Fully nonlocal two-projector norm-conserving pseudopotentials are shown to be compatible with a systematic approach to the optimization of convergence with the size of the plane-wave basis. A reformulation of the optimization is developed, including the ability to apply it to positive-energy atomic scattering states and to enforce greater continuity in the pseudopotential. The generalization of norm conservation to multiple projectors is reviewed and recast for the present purposes.

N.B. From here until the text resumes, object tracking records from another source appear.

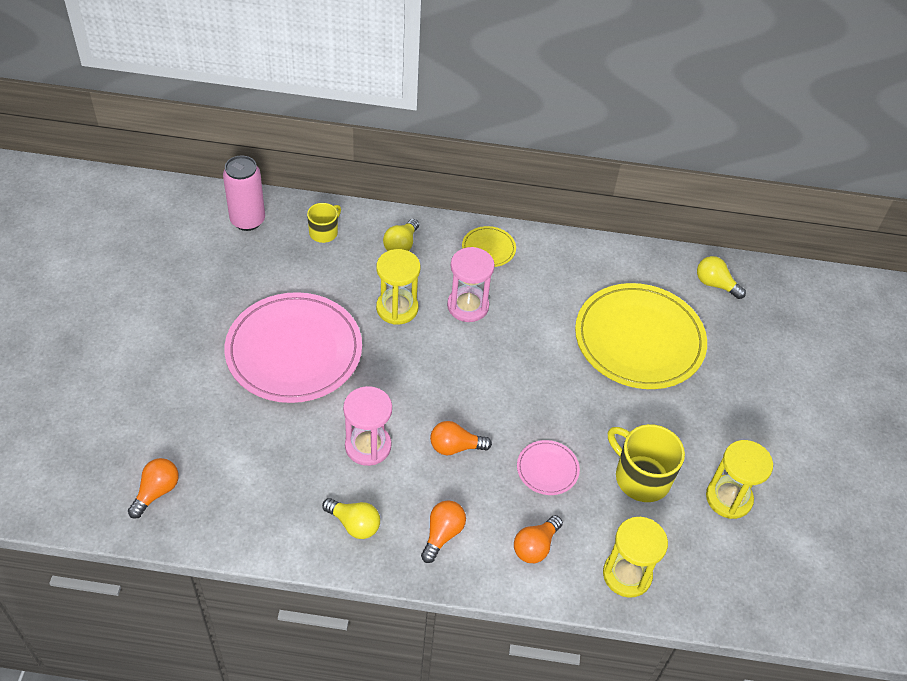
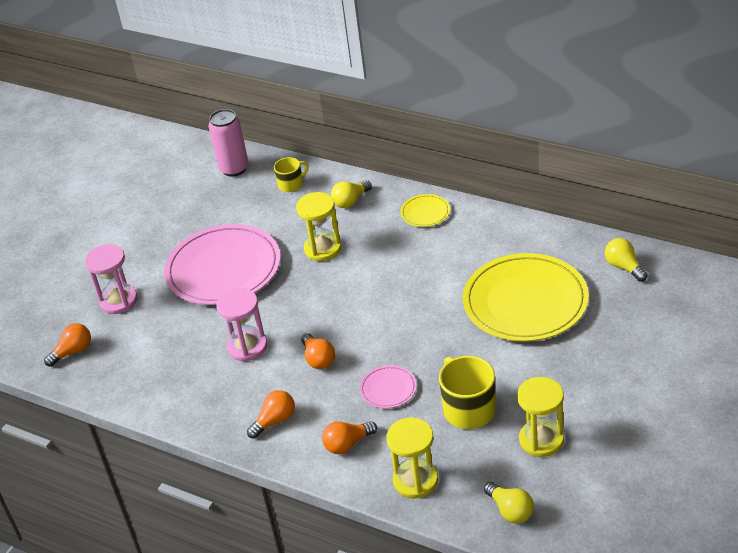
camera: 30 degrees right, 10 degrees down
(354, 524) = (208, 400): yellow light bulb -> yellow light bulb (510, 510)
(455, 447) = (318, 359): orange light bulb -> orange light bulb turned 135 degrees counterclockwise
(468, 306) = (384, 255): pink hourglass -> pink hourglass (118, 301)

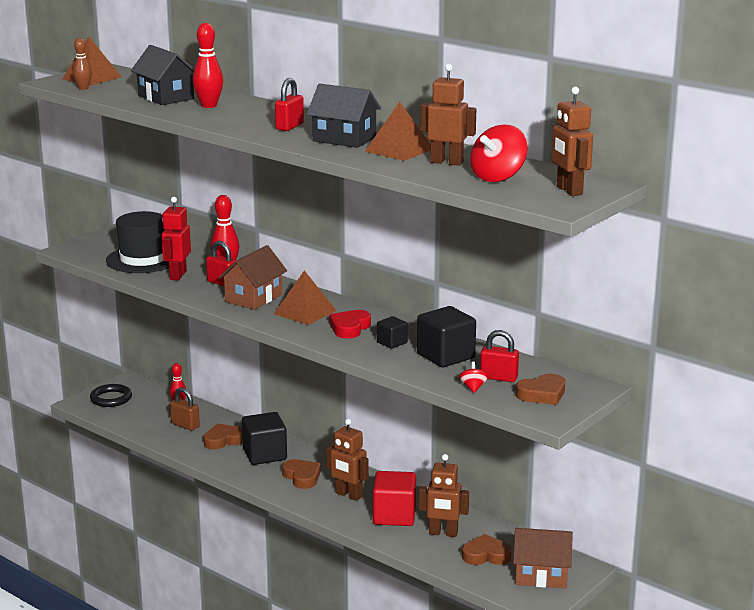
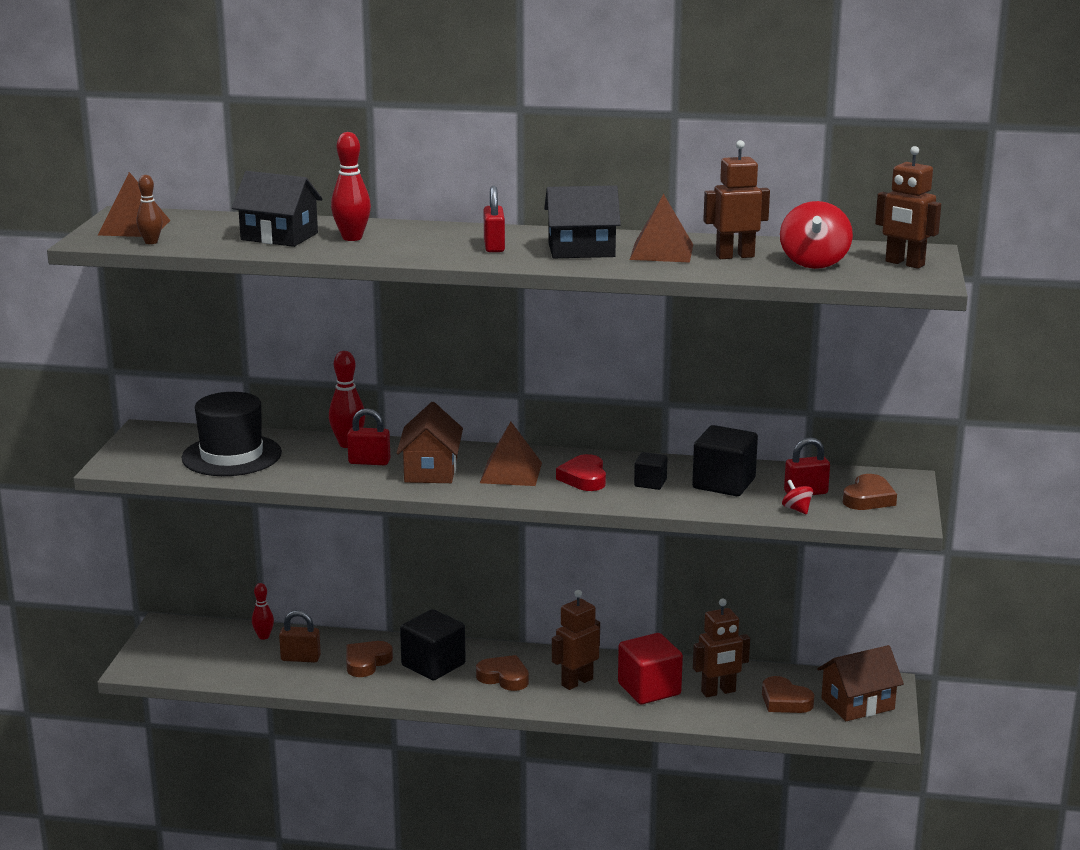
camera: 30 degrees left, 0 degrees up
(111, 398) = (169, 652): black ring -> none
(177, 275) = (302, 465): red robot -> none
(348, 495) = (577, 682): brown robot -> brown robot turned 135 degrees clockwise
(486, 555) = (785, 701): brown heart -> brown heart turned 105 degrees counterclockwise

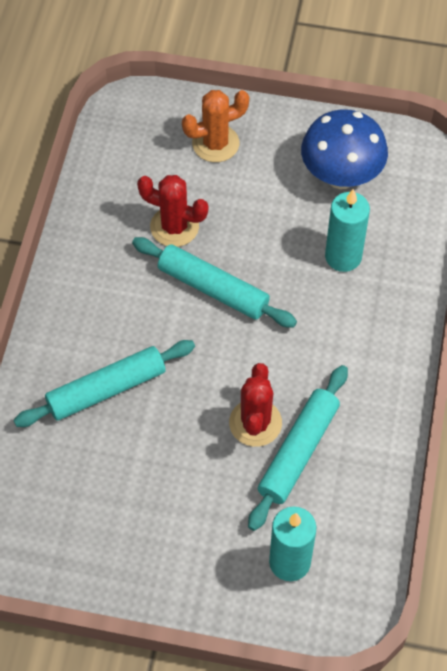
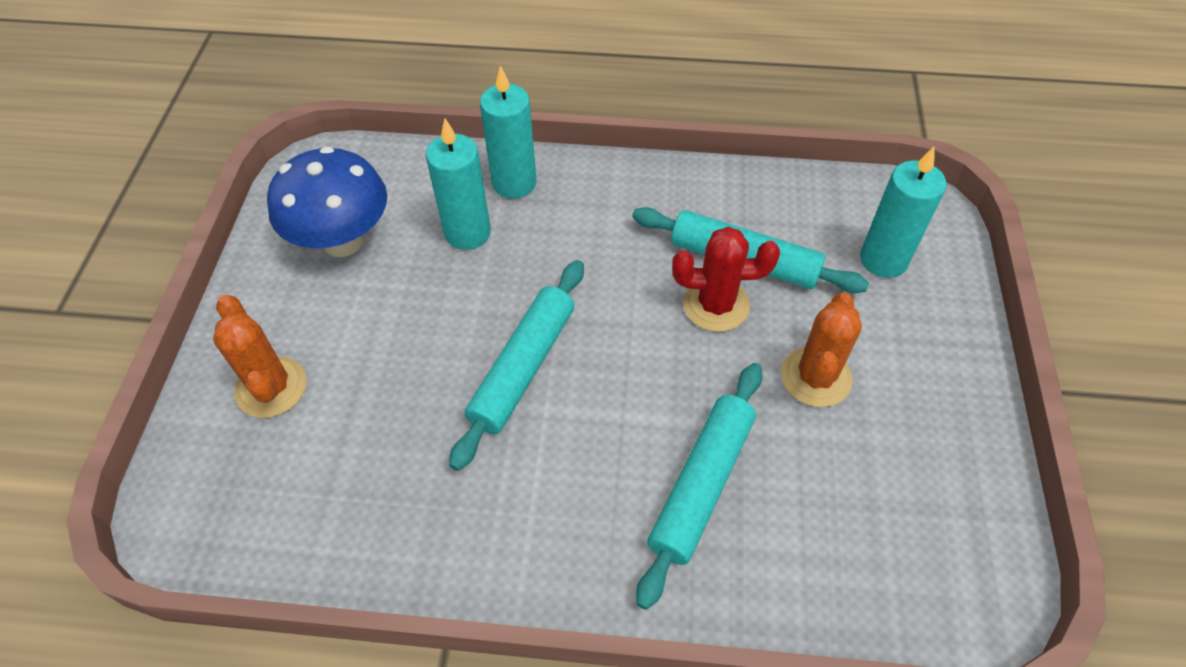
camera: 95 degrees left, 5 degrees down
(106, 389) = (701, 485): turquoise rolling pin -> turquoise rolling pin turned 60 degrees clockwise
(174, 227) = (419, 426): red cactus -> none
(181, 481) = (816, 377): none -> orange cactus
(395, 290) = (514, 183): none -> turquoise candle

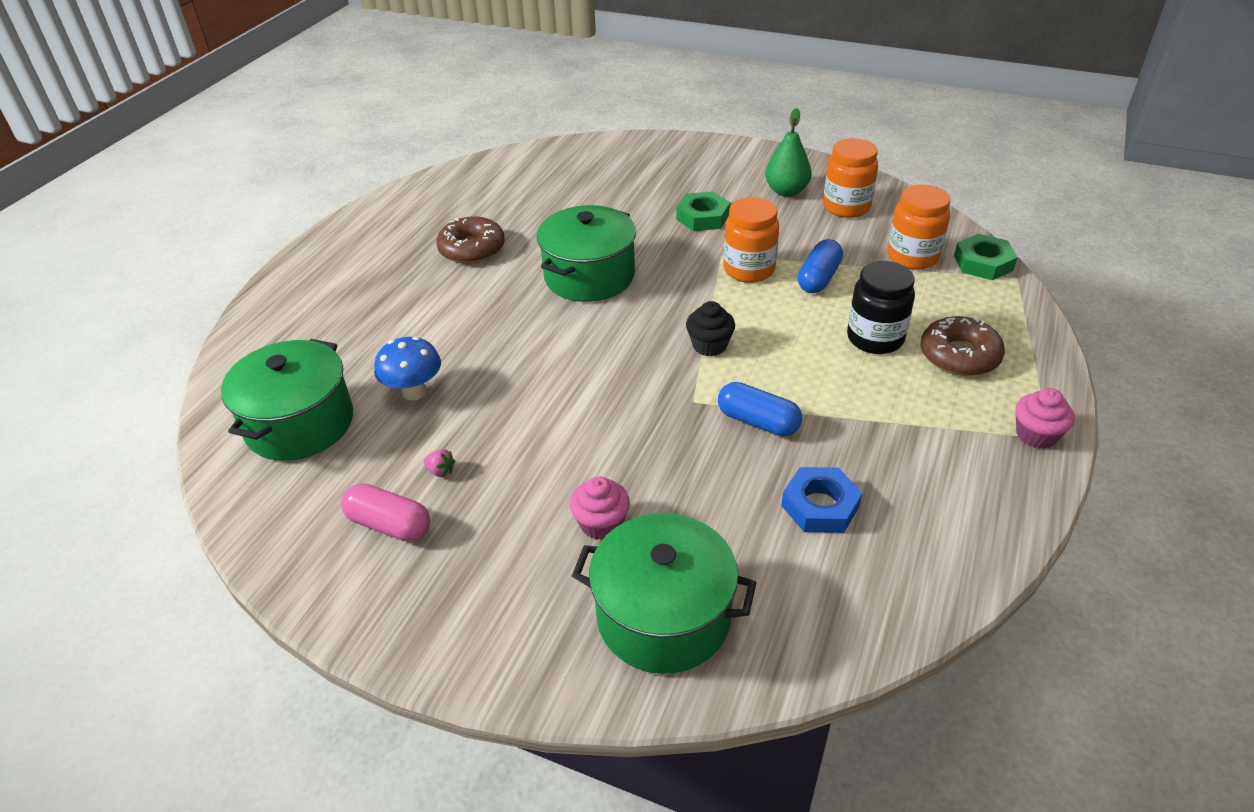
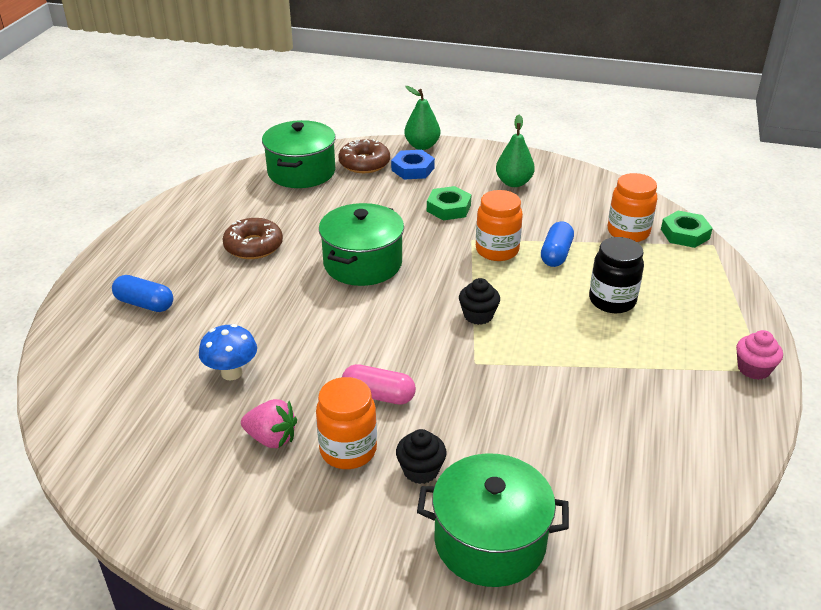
camera: 10 degrees left, 5 degrees down
(300, 423) = (134, 408): green pot -> green pot (301, 172)
(389, 525) = (237, 488): pink capsule -> pink capsule (378, 395)
(440, 471) = (271, 438): pink strawberry -> pink strawberry, size x1.99
(601, 524) = (420, 470): pink cupcake -> black cupcake
(688, 143) = (422, 146): none -> green pear
(758, 422) = (532, 375): blue capsule -> blue capsule (145, 304)
(820, 506) = (597, 439): blue nut -> blue nut (412, 169)
(846, 207) = (566, 194): orange jar -> orange jar (348, 450)
(959, 356) = (681, 310): brown donut -> brown donut (364, 163)

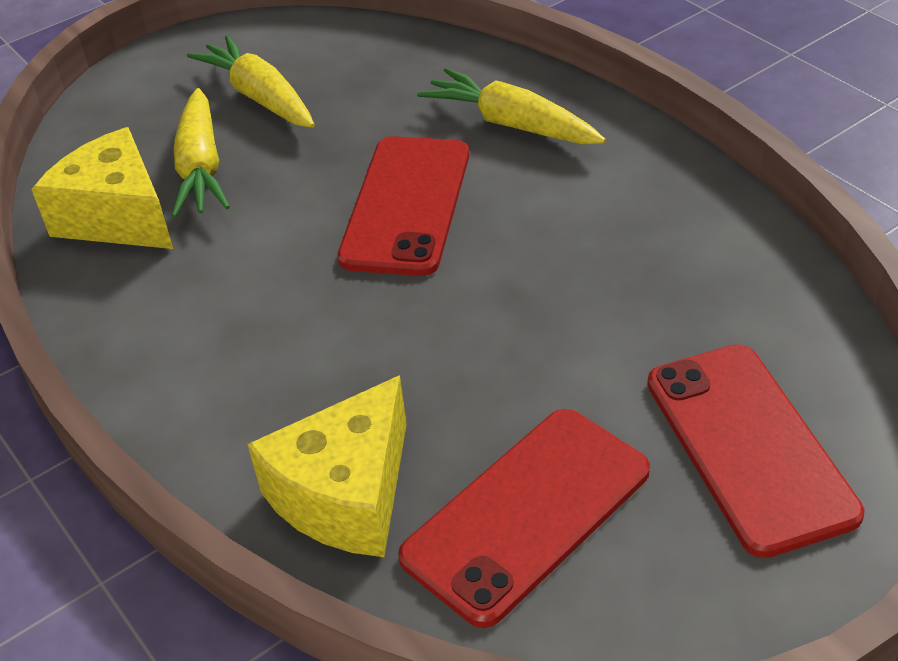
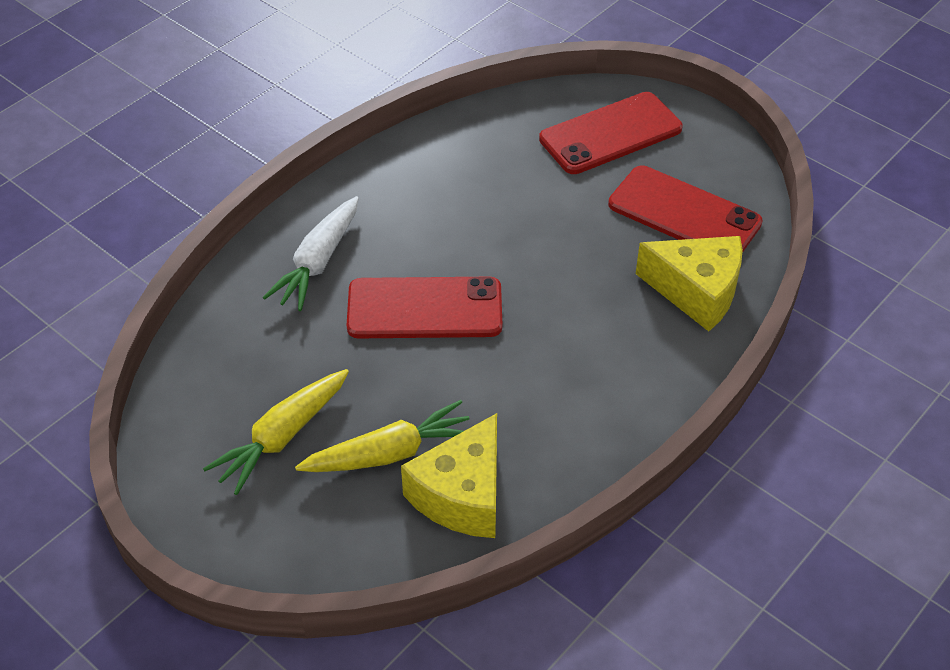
camera: 105 degrees left, 5 degrees up
(511, 124) = (318, 262): yellow carrot -> white carrot

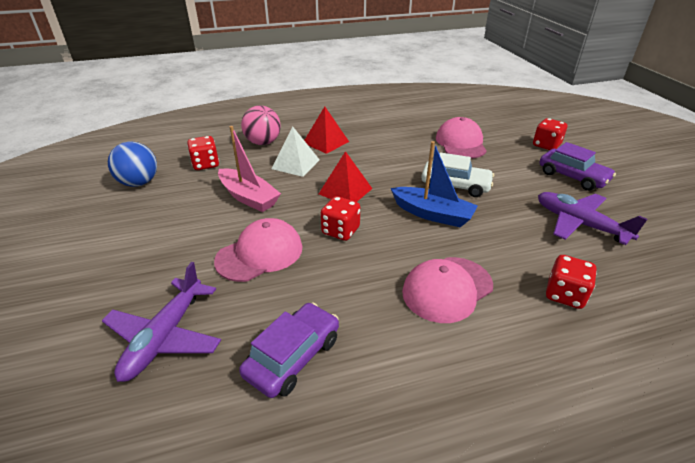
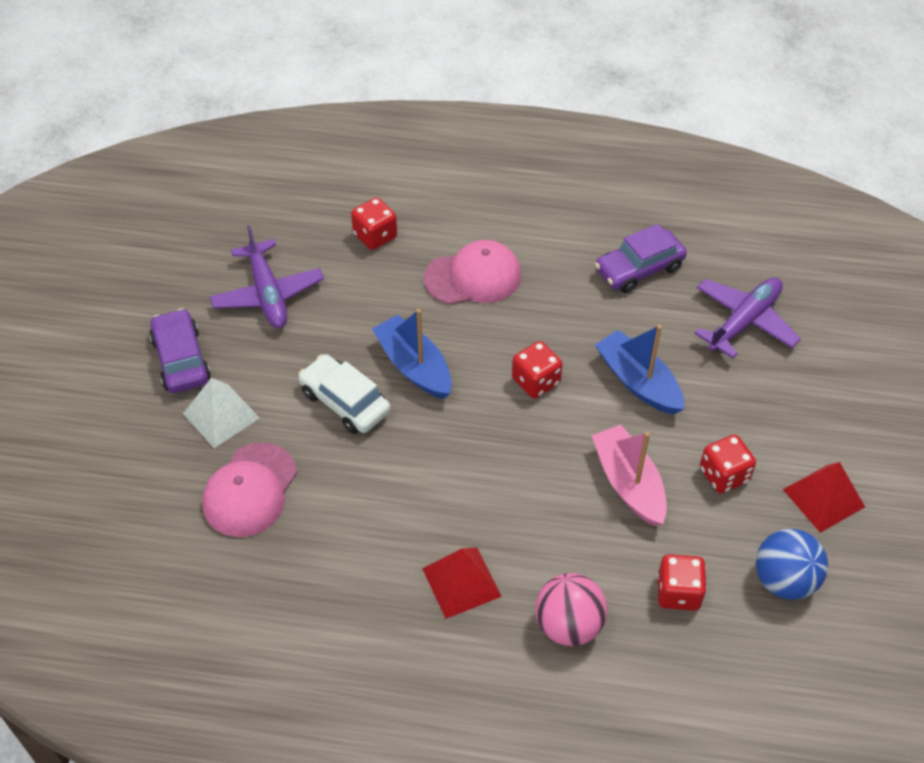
camera: 155 degrees left, 15 degrees up
(260, 254) = (638, 382): pink cap -> blue boat
(295, 164) = (537, 537): white pyramid -> white pyramid (221, 415)
(345, 191) = (494, 447): red pyramid -> red pyramid (823, 498)
(546, 145) = (132, 432): red dice -> red dice (724, 475)

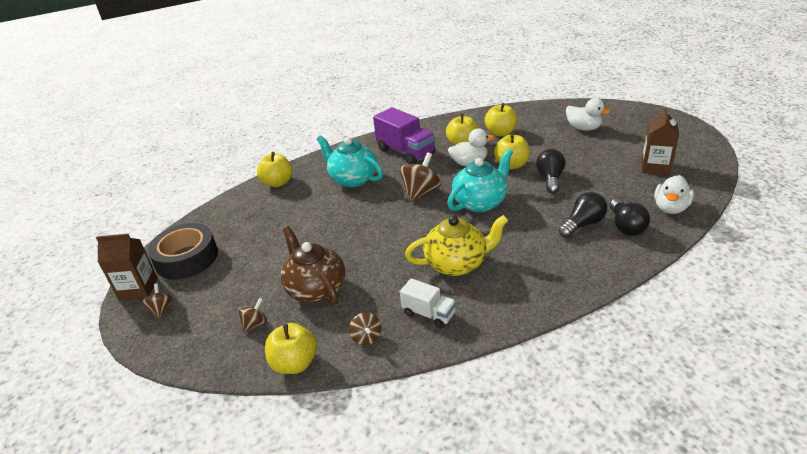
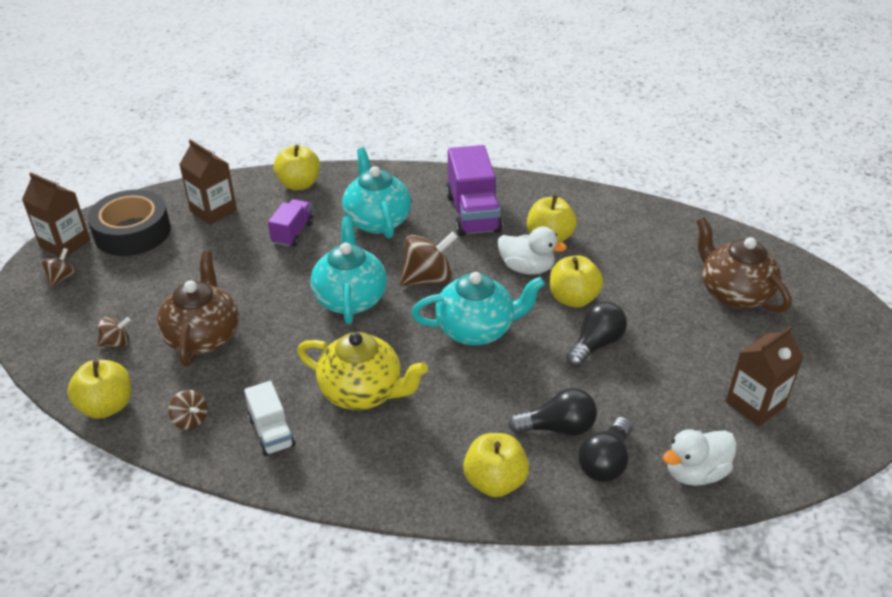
camera: 30 degrees right, 5 degrees up
(234, 221) = (213, 210): none -> brown carton
(306, 208) = (293, 233): none -> purple truck
(366, 337) = (190, 420): brown spinning top -> brown spinning top turned 60 degrees counterclockwise
(387, 223) = (350, 298): none -> turquoise teapot
(500, 133) = (616, 244): yellow apple -> yellow apple (495, 481)
(583, 128) = (733, 293): white duck -> brown teapot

Comparisons among the results of all-electron and one- and two-projector norm-conserving pseudopotential calculations of lattice constants and bulk moduli are made for a group of solids chosen to represent a variety of types of bonding and a sampling of the periodic table.

Figure 1

All-electron $\left(\psi \right)$ and pseudo- $\left(\phi \right)$ wave functions for the Ge $d$ scattering state at 0.25 Ha, illustrating the use of a soft barrier to induce a bound-state-like tail, which allows residual energy optimization.

Figure 2

Ge pseudopotentials illustrating the smooth behavior characteristic of the residual energy optimization approach introduced here.

Figure 3

Illustration of the pseudopotential continuity results from requiring $M$ $=$ 3, 4, or 5 value plus derivative continuity constraints on the pseudo-wave-function, for the weakly-bound unoccupied Ca $d$ state. $r_c$ $=$ 2.5 a${}_{\mathrm{B}}$ is indicated by the vertical bar.

Figure 4

Convergence of the total energy with plane-wave cutoff for Si and Cu solids, showing the minor effect of the second projector of the OV method compared to KB. The points are residual energies from the first-projector atomic calculations.

Figure 5

K logarithmic derivatives vs energy plotted as $\mathrm{atan}[r_c(d\psi /dr)/\psi ]/\pi$ at $r_c$. All-electron, OV, and KB are compared. Curves are offset for clarity.

Figure 6

K 4$s$ wave functions computed with the all-electron potential and KB and OV pseudopotentials.